Dan and Ray are not the only characters we hear about. We are introduced to several others along the way, most very rich in my opinion (I did have trouble remembering the other characters in the band universe outside of the main 3), and important things are addressed, such as drug dependence issues; how it affects the addicted person and the ones around them, who love and care about him/her. Some may go for unconditional love, almost enabling the person; others go for bordering on desperate, tough love. It’s quite disturbing in a very real way.
There are incredibly few misspellings, typos, etc and I enjoyed the art cover a lot – it thoroughly conveys the feeling of the book -, but I was not a fan of the synopsis.
I did have a bit of trouble following some dialogues (like who said what) and visualizing some scenes. I think it would have helped if some transitions had been smoothed out. Small example: around 9% of the book, in chapter 4, one minute they are waiting for the manager to get the room keys and the next they’re already in front of the bed.
I found the book very slow paced at times, particularly Part I and beginning of Part 2. While it was interesting to be introduced to the reality of a band – the touring, creative process of writing, etc, some sections were just too detailed, not just how they worked as a band but also Dan’s symptoms got pretty repetitive, or rather the way they were described, and other things such as the news reports. So I think even though some of that was needed to set the grounds for the book, I think it could have been summarized.
When I am reading a book, I generally wonder, even if unconsciously, if I would have done the same thing as the characters I am reading about.

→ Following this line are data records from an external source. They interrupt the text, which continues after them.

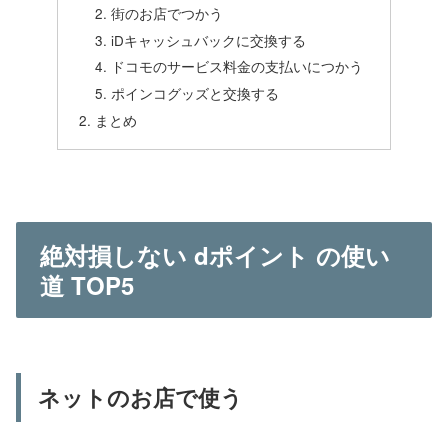
街のお店でつかう
iDキャッシュバックに交換する
ドコモのサービス料金の支払いにつかう
ポインコグッズと交換する
まとめ
絶対損しない dポイント の使い
道 TOP5
ネットのお店で使う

In this case, I can’t say I would have, which is not necessarily a bad thing since I would have probably ended up dead.
For most of the book I felt it was worthy of 3.5 stars. The ending made me round it down because I wish there had been more closure/explanations on how the people dealt or were dealing with the pandemic and if a sequel were to be written approaching those issues I think I would enjoy reading it.
Suckers: A Horror Novel is a book that merges concepts we are all familiar with and which speak to our darkest fears, such as apocalyptic scenarios, vampires, parasites, zombies, alien attacks… It was not a terrifying book per se, but there were definitely scary, even gross bits. Combine that with a fairly detailed account of what it means to be part of a somewhat successful band and you get a pretty entertaining, masculine book, which approaches important concepts such as sacrifice and friendship in a way I had not seen before in literature. It does not stereotype male friendship in the least, and that was a breath of fresh air. So there are no sparkling vampires here and Z. Rider has managed to create something that stands apart from other books of the genre.
Read from January 04 to 08, 2015
I would like to thank the author for providing a free copy of this book in exchange for my honest review.